To my friend, Jeremy, I am sorry to disappoint you… I still have not really learned how to ride a bike. It was not from a lack of desire, or even a bike, since the inaugural Citibike station still stands proudly across the street from my home. The biggest obstacle to my transformation into a cyclist is TRAFFIC.
I tried learning to ride in Prospect Park a few years ago, and ironically, the scariest part of the bike path were the other riders. They were completely unforgiving of the novices, with hollers of frustration and drill instructions to stay out of their way. As I wobbled and wavered just trying to focus on my balance, I quickly had to learn how to steer and veer out of all of their ways, and eventually from trying again.
Living in this city, the street traffic can certainly be so daunting that often new riders pedal on the sidewalks to be safe. Of course, this leads to another kind of traffic…pedestrian. NYC pedestrians are not to be waved off as harmless citizens of the concrete grid. They have their own agenda and their own sense of time which, more often than not, goes against the traffic light count and the street direction.
NYC streets are alive, each block and avenue an artery of vitality to experience. If Manhattan were a body, then the various neighborhoods are its different organs, and moving from one to another would be learning about new systems and functions of this part of the body. Now in Midtown, there is a different concentration of life here. You can see the non-stop ripples and currents of movement down below even from our new office on the 16th Floor.

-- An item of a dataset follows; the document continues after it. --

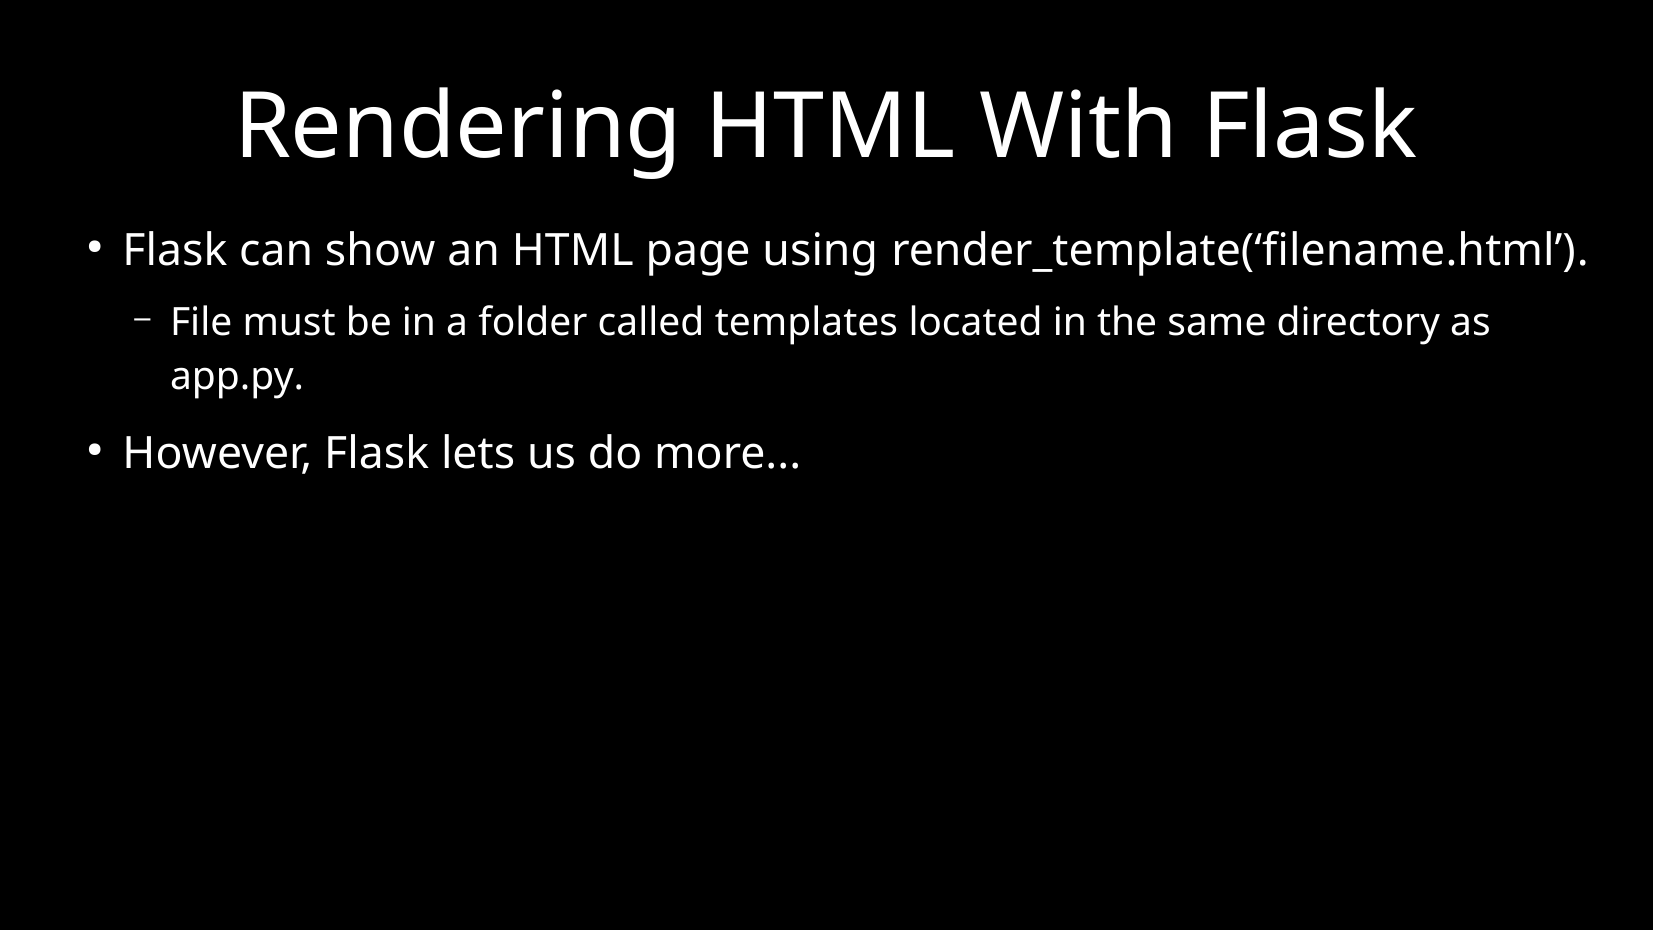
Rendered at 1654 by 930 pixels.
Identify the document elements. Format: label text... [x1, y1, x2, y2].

list Flask can show an HTML page using render_template(‘filename.html’). File must be in a folder called templates located in the same directory as app.py. However, Flask lets us do more... [75, 217, 1608, 526]
title Rendering HTML With Flask [82, 44, 1571, 200]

Traffic is part of the vitality of this city, but when you are in it all the time you can't appreciate its pulse. I avoid it all day long but I have to endure it just to get here. Yet in my three weeks here, just when I am overcome with anxiety trying to cross the school of people like salmon upstream, my spirit is quieted by a sighting of a monk in a yellow robe. A real monk, and a different monk each week. I thought to myself, "He must be bothered!”. Yet I watched him walk calmly amidst the sea of people and let them all pass him like water.
I have a long way to go to ride a bike, since now i am just practicing how to stand in a crowded train headed towards one of the busiest parts of the city, move through the jam-packed streets, and then ride in a crowded elevator. So I start my day a little earlier, breathe a little more and gather my courage to begin the morning with what is now my walking meditation.